Moving money from a casino-operating Indian tribe to Ralph Reed, the Christian Coalition founder and professed gambling opponent, was a problem. Lobbyist Abramoff turned to his longtime friend Norquist, apparently to provide a buffer for Reed.

The result, according to evidence gathered by the Senate Indian Affairs Committee, was that Norquist's Americans for Tax Reform became a conduit for more than a million dollars from the Mississippi Choctaw to Reed's operation, while Norquist, a close White House ally, took a cut....


Here's more:

... Blunt e-mails that connect money and access in Washington show that prominent Republican activist Grover Norquist facilitated some administration contacts for [Jack] Abramoff's clients while the lobbyist simultaneously solicited those clients for large donations to Norquist's tax-exempt group.

Those who were solicited or landed administration introductions included foreign figures and American Indian tribes, according to e-mails gathered by Senate investigators and federal prosecutors or obtained independently by the Associated Press.

"Can the tribes contribute $100,000 for the effort to bring state legislatures and those tribal leaders who have passed Bush resolutions to Washington?" Norquist wrote Abramoff in one such e-mail in July 2002.

"When I have funding, I will ask Karl Rove for a date with the president. Karl has already said 'yes' in principle and knows you organized this last time and hope to this year," Norquist wrote in the e-mail....

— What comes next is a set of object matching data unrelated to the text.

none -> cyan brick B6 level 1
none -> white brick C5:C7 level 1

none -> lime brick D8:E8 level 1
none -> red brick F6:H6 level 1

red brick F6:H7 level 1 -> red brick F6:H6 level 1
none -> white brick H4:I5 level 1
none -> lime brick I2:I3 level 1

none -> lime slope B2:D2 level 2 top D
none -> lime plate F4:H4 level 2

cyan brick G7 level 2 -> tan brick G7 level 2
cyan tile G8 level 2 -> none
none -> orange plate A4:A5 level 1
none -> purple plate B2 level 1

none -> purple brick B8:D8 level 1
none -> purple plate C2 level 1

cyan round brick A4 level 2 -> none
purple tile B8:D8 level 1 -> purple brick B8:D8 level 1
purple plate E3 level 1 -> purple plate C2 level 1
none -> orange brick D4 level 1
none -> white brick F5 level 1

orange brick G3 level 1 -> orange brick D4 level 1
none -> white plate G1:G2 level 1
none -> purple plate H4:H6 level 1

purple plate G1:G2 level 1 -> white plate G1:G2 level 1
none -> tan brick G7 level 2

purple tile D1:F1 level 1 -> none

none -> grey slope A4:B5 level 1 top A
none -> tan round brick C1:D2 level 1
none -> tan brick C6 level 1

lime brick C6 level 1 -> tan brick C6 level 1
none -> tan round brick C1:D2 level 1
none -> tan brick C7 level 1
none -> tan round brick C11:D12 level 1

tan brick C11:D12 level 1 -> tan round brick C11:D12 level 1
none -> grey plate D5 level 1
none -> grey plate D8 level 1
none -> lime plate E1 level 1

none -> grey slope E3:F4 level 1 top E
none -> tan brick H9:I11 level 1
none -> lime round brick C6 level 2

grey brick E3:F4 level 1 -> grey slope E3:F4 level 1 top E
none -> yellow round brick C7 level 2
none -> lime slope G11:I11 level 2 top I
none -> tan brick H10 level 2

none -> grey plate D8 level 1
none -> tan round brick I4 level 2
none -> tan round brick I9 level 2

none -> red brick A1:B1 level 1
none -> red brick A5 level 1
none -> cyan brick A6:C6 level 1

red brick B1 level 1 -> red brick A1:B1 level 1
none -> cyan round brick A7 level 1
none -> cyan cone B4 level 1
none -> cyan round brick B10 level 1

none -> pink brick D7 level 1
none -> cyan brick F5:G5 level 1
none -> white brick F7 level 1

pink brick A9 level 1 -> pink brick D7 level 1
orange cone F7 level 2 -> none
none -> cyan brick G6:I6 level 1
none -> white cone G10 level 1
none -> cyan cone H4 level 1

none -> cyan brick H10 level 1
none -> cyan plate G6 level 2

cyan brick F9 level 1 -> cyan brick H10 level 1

And here's how plugged in Norquist is to the all-GOP federal government:

The "Wednesday Meeting" of Norquist's Leave Us Alone Coalition has become an important hub of conservative political organizing. President Bush began sending a representative to the Wednesday Meeting even before he formally announced his candidacy for president. "Now a White House aide attends each week," reported USA Today in June 2001. "Vice President Cheney sends his own representative. So do GOP congressional leaders, right-leaning think tanks, conservative advocacy groups and some like-minded K Street lobbyists. The meeting has been valuable to the White House because it is the political equivalent of one-stop shopping. By making a single pitch, the administration can generate pressure on members of Congress, calls to radio talk shows and political buzz from dozens of grassroots organizations. It also enables the White House to hear conservatives vent in private -- and to respond -- before complaints fester...."

And yet Kos is the big thug. And, to Brooks, the big story.

I keep thinking that the power is the left blogosphere needs is that it can be part of a message machine to rival that of the Republicans -- we generate a lot of ideas and messages, and if our side had a better radio/TV/print/Internet/think tank infrastructure, what bloggers do could feed into it much more effectively and help change Americans' perceptions. But that's not what people like Kos and Jerome Armstrong are stressing -- they think the left blogosphere needs to focus on electoral politics. (I think: If that's such a good approach, why aren't the Republicans doing it? They know how to win elections.) So I've disagreed with Kos-ism, and haven't been a Kossack. First I want that damn message machine. And now it seems to me that Kos and Jerome are victims of the far superior one the Republicans have built.